EXERCISE DESCRIPTION: Write out exactly the lines below that run from the one containing "74: (909, 147, 0.12)" through the one containing "99: (710, 87, 0.14)", both included, with no other lines.

PROVIDED MATERIAL:
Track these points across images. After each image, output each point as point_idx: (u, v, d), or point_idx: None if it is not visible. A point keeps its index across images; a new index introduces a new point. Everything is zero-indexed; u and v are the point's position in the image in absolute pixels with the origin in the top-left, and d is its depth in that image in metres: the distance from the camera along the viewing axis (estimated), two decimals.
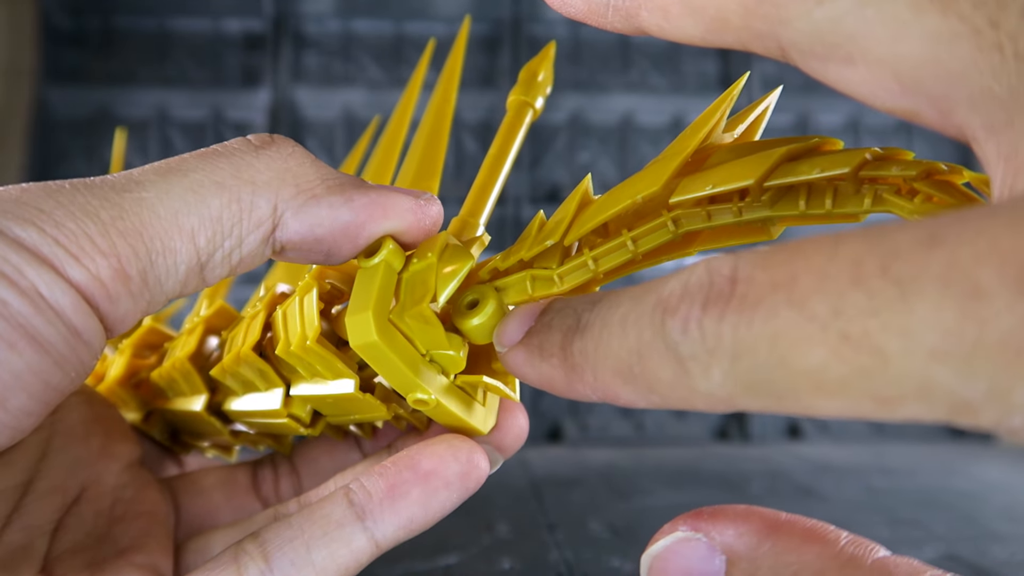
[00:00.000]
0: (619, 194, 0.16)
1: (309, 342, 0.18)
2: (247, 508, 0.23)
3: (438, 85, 0.24)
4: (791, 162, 0.14)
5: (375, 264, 0.17)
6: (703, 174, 0.15)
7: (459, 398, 0.17)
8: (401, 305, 0.17)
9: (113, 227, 0.14)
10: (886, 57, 0.11)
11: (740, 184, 0.14)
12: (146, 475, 0.22)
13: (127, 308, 0.15)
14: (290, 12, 0.72)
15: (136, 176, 0.15)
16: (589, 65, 0.73)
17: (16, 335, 0.13)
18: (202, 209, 0.15)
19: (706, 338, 0.11)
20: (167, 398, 0.25)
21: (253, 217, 0.15)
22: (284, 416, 0.20)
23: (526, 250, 0.17)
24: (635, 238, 0.16)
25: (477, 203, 0.21)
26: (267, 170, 0.16)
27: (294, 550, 0.16)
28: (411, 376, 0.16)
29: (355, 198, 0.16)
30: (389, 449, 0.21)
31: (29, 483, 0.19)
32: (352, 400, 0.19)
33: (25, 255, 0.13)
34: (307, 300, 0.19)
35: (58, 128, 0.69)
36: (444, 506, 0.17)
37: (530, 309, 0.15)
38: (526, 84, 0.23)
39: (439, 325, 0.16)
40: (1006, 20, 0.10)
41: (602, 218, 0.16)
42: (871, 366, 0.09)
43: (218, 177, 0.15)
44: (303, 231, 0.16)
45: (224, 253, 0.15)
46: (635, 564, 0.33)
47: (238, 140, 0.16)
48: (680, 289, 0.11)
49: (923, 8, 0.11)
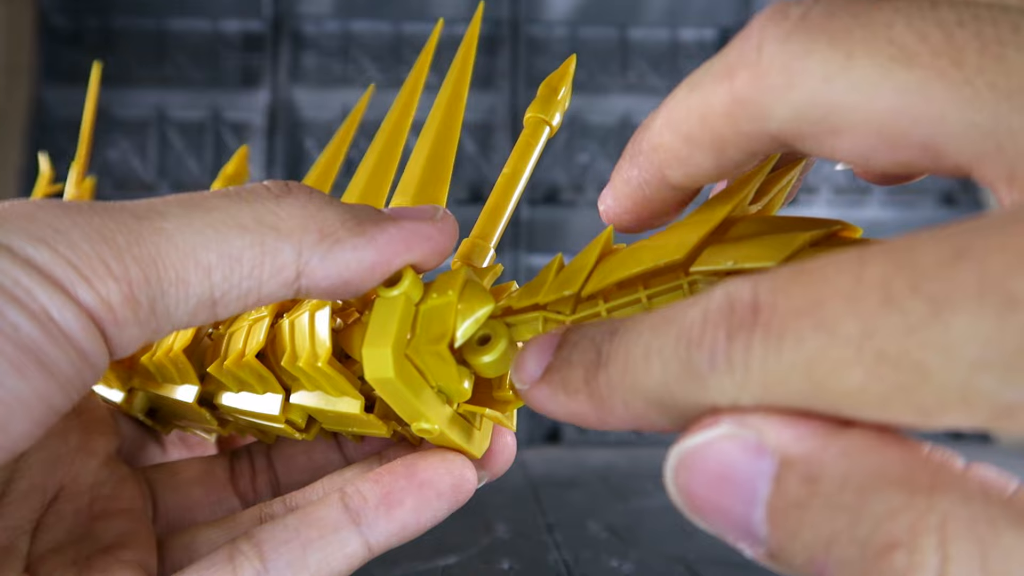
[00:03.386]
0: (642, 255, 0.16)
1: (320, 363, 0.18)
2: (225, 502, 0.23)
3: (446, 83, 0.23)
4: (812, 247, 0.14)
5: (395, 296, 0.17)
6: (725, 248, 0.15)
7: (460, 427, 0.18)
8: (417, 339, 0.17)
9: (128, 252, 0.14)
10: (867, 119, 0.12)
11: (761, 265, 0.14)
12: (124, 469, 0.22)
13: (132, 334, 0.15)
14: (289, 13, 0.72)
15: (158, 206, 0.15)
16: (588, 66, 0.73)
17: (25, 359, 0.13)
18: (222, 246, 0.15)
19: (734, 370, 0.11)
20: (156, 382, 0.25)
21: (276, 262, 0.15)
22: (282, 422, 0.20)
23: (543, 295, 0.17)
24: (650, 296, 0.16)
25: (489, 225, 0.21)
26: (289, 217, 0.16)
27: (290, 551, 0.16)
28: (420, 408, 0.16)
29: (377, 237, 0.16)
30: (379, 457, 0.21)
31: (7, 483, 0.19)
32: (354, 417, 0.19)
33: (36, 276, 0.13)
34: (319, 317, 0.18)
35: (56, 128, 0.69)
36: (435, 515, 0.17)
37: (545, 343, 0.15)
38: (545, 101, 0.22)
39: (454, 364, 0.17)
40: (967, 59, 0.11)
41: (621, 276, 0.16)
42: (912, 382, 0.09)
43: (241, 219, 0.15)
44: (331, 276, 0.16)
45: (240, 292, 0.15)
46: (634, 565, 0.33)
47: (257, 185, 0.16)
48: (701, 318, 0.11)
49: (887, 67, 0.11)
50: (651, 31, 0.74)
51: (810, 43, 0.12)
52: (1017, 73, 0.11)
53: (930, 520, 0.09)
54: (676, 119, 0.15)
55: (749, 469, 0.11)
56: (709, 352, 0.11)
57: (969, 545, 0.08)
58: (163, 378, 0.24)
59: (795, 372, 0.10)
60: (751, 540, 0.11)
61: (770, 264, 0.14)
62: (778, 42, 0.12)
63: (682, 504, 0.12)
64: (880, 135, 0.12)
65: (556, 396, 0.14)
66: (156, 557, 0.19)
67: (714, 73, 0.14)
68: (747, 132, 0.13)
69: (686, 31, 0.74)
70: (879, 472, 0.10)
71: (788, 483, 0.10)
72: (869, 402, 0.10)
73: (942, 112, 0.11)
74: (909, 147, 0.12)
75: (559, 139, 0.72)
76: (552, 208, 0.70)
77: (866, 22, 0.12)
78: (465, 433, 0.18)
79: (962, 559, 0.08)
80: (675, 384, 0.11)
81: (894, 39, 0.11)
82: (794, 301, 0.10)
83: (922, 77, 0.11)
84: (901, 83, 0.11)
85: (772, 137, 0.13)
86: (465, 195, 0.70)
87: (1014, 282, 0.08)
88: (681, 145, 0.15)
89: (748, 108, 0.13)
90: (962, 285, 0.09)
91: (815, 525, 0.10)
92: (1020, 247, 0.09)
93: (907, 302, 0.09)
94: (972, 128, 0.11)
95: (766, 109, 0.13)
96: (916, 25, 0.11)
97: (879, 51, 0.12)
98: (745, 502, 0.11)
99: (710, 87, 0.14)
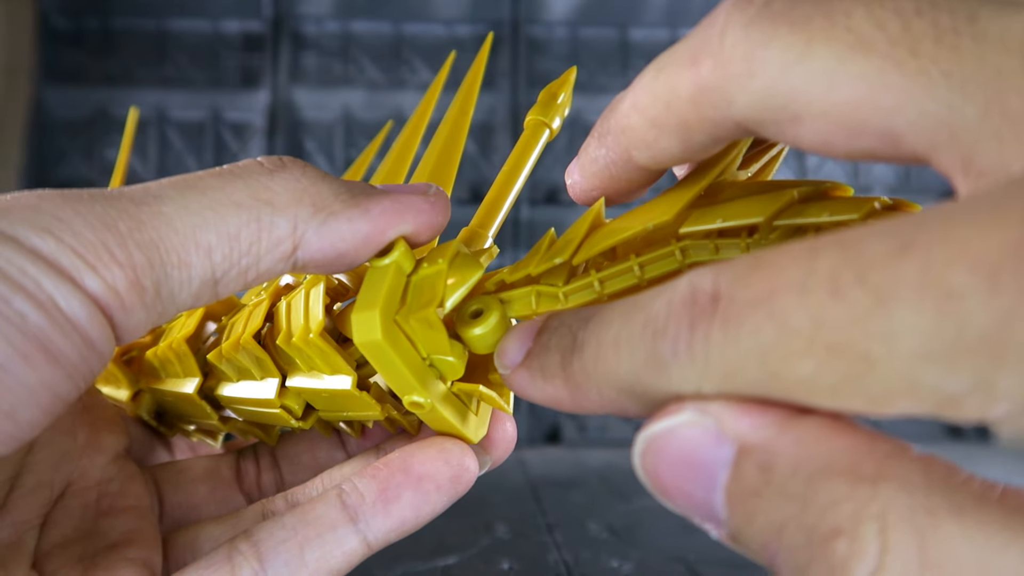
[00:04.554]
0: (631, 220, 0.16)
1: (312, 335, 0.18)
2: (230, 501, 0.23)
3: (456, 97, 0.24)
4: (801, 204, 0.14)
5: (386, 265, 0.17)
6: (714, 208, 0.15)
7: (454, 406, 0.18)
8: (407, 307, 0.17)
9: (131, 238, 0.14)
10: (826, 108, 0.12)
11: (750, 221, 0.14)
12: (131, 467, 0.22)
13: (139, 319, 0.15)
14: (289, 13, 0.72)
15: (154, 190, 0.15)
16: (588, 66, 0.73)
17: (32, 348, 0.13)
18: (220, 226, 0.15)
19: (695, 359, 0.11)
20: (159, 378, 0.25)
21: (272, 236, 0.16)
22: (277, 406, 0.20)
23: (534, 266, 0.17)
24: (642, 264, 0.16)
25: (488, 215, 0.21)
26: (284, 191, 0.16)
27: (288, 551, 0.17)
28: (410, 378, 0.16)
29: (371, 208, 0.16)
30: (378, 450, 0.21)
31: (15, 478, 0.19)
32: (347, 397, 0.19)
33: (42, 266, 0.13)
34: (314, 293, 0.19)
35: (56, 128, 0.69)
36: (435, 508, 0.17)
37: (527, 329, 0.15)
38: (544, 105, 0.23)
39: (443, 330, 0.17)
40: (923, 48, 0.11)
41: (612, 242, 0.16)
42: (859, 371, 0.09)
43: (236, 197, 0.15)
44: (325, 248, 0.16)
45: (240, 270, 0.16)
46: (634, 565, 0.33)
47: (250, 162, 0.17)
48: (666, 309, 0.11)
49: (845, 56, 0.12)
50: (651, 31, 0.74)
51: (771, 31, 0.12)
52: (971, 62, 0.11)
53: (872, 509, 0.09)
54: (643, 103, 0.15)
55: (709, 456, 0.11)
56: (672, 341, 0.11)
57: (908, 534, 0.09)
58: (166, 373, 0.24)
59: (751, 361, 0.10)
60: (715, 522, 0.11)
61: (760, 220, 0.14)
62: (741, 29, 0.13)
63: (650, 487, 0.12)
64: (839, 124, 0.12)
65: (535, 381, 0.14)
66: (161, 555, 0.19)
67: (679, 59, 0.14)
68: (711, 118, 0.14)
69: (686, 31, 0.74)
70: (827, 461, 0.10)
71: (745, 470, 0.10)
72: (821, 391, 0.10)
73: (899, 102, 0.11)
74: (868, 135, 0.12)
75: (560, 139, 0.72)
76: (552, 208, 0.70)
77: (826, 10, 0.12)
78: (459, 414, 0.18)
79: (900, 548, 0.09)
80: (642, 372, 0.12)
81: (852, 27, 0.12)
82: (751, 291, 0.10)
83: (879, 66, 0.11)
84: (858, 72, 0.11)
85: (736, 123, 0.13)
86: (466, 195, 0.70)
87: (954, 275, 0.08)
88: (648, 128, 0.15)
89: (711, 96, 0.13)
90: (905, 277, 0.09)
91: (768, 511, 0.10)
92: (962, 240, 0.09)
93: (853, 293, 0.09)
94: (927, 116, 0.11)
95: (729, 97, 0.13)
96: (875, 14, 0.12)
97: (837, 39, 0.12)
98: (706, 487, 0.11)
99: (675, 73, 0.14)
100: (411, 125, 0.26)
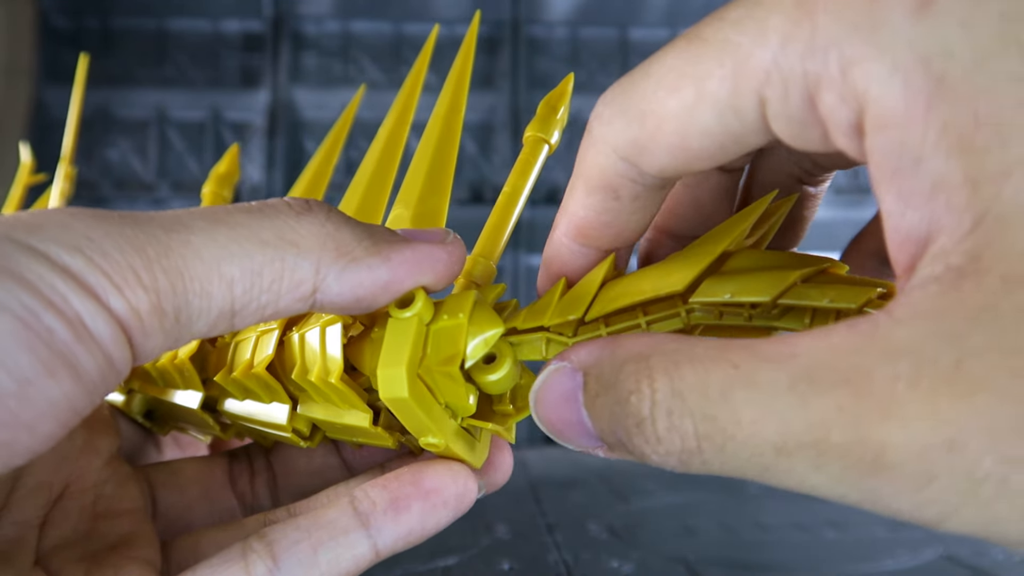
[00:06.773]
0: (643, 283, 0.17)
1: (332, 379, 0.18)
2: (223, 503, 0.23)
3: (445, 90, 0.23)
4: (804, 284, 0.15)
5: (408, 318, 0.17)
6: (723, 280, 0.16)
7: (464, 440, 0.18)
8: (428, 359, 0.17)
9: (157, 263, 0.14)
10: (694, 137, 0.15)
11: (756, 299, 0.15)
12: (125, 468, 0.22)
13: (156, 342, 0.15)
14: (289, 13, 0.72)
15: (184, 219, 0.16)
16: (588, 66, 0.73)
17: (58, 363, 0.13)
18: (245, 261, 0.15)
19: None
20: (158, 387, 0.25)
21: (295, 277, 0.16)
22: (288, 431, 0.21)
23: (548, 318, 0.18)
24: (649, 322, 0.17)
25: (491, 243, 0.21)
26: (309, 235, 0.16)
27: (301, 551, 0.17)
28: (428, 423, 0.17)
29: (392, 257, 0.17)
30: (382, 468, 0.21)
31: (16, 479, 0.20)
32: (361, 430, 0.19)
33: (71, 283, 0.13)
34: (331, 333, 0.19)
35: (56, 128, 0.69)
36: (439, 523, 0.18)
37: None
38: (543, 120, 0.23)
39: (463, 382, 0.17)
40: None
41: (622, 304, 0.17)
42: None
43: (264, 235, 0.16)
44: (345, 292, 0.17)
45: (259, 305, 0.16)
46: (635, 565, 0.33)
47: (278, 202, 0.17)
48: None
49: None
50: (651, 31, 0.74)
51: None
52: None
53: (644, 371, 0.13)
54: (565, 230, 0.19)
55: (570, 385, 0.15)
56: None
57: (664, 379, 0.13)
58: (165, 383, 0.24)
59: None
60: (592, 440, 0.15)
61: (764, 299, 0.15)
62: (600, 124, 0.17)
63: (546, 430, 0.16)
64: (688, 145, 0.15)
65: None
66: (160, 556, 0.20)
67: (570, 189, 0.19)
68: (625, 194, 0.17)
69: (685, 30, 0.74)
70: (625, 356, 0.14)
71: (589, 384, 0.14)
72: None
73: None
74: None
75: None
76: (552, 208, 0.70)
77: None
78: (468, 446, 0.19)
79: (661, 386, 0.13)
80: None
81: None
82: None
83: None
84: None
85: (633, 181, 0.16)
86: (466, 195, 0.70)
87: None
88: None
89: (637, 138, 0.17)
90: None
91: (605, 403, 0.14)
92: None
93: None
94: None
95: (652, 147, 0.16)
96: None
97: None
98: (574, 410, 0.15)
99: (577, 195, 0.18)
100: (395, 115, 0.25)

COMPLETED EXERCISE:
74: (909, 147, 0.12)
75: (559, 139, 0.72)
76: (552, 208, 0.70)
77: (866, 22, 0.12)
78: (465, 433, 0.18)
79: (962, 559, 0.08)
80: (675, 384, 0.11)
81: (894, 39, 0.11)
82: (794, 301, 0.10)
83: (922, 77, 0.11)
84: (901, 83, 0.11)
85: (772, 137, 0.13)
86: (465, 195, 0.70)
87: (1014, 282, 0.08)
88: (681, 145, 0.15)
89: (748, 108, 0.13)
90: (962, 285, 0.09)
91: (815, 525, 0.10)
92: (1020, 247, 0.09)
93: (907, 302, 0.09)
94: (972, 128, 0.11)
95: (766, 109, 0.13)
96: (916, 25, 0.11)
97: (879, 51, 0.12)
98: (745, 502, 0.11)
99: (710, 87, 0.14)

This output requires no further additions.